- [Problem statement]
The word "input" may appear in some lines of the data; copy every such line.

- [Provided data]
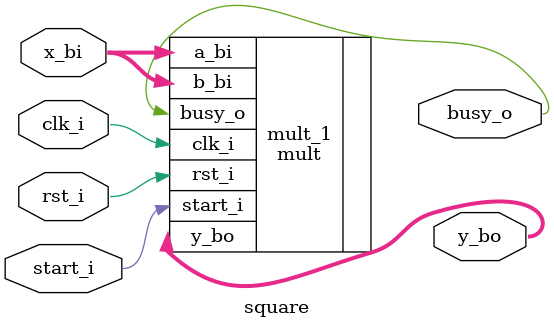
<source format=v>
`timescale 1ns / 1ps


module square(
    input clk_i,
    input rst_i,
    
    input [7:0] x_bi,
    input start_i,
    
    output busy_o,
    output [15:0] y_bo
);
    mult mult_1(
        .clk_i(clk_i),
        .rst_i(rst_i),
        .a_bi(x_bi),
        .b_bi(x_bi),
        .start_i(start_i),
        .busy_o(busy_o),
        .y_bo(y_bo)
    );
endmodule

</source>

- [Solution]
    input clk_i,
    input rst_i,
    input [7:0] x_bi,
    input start_i,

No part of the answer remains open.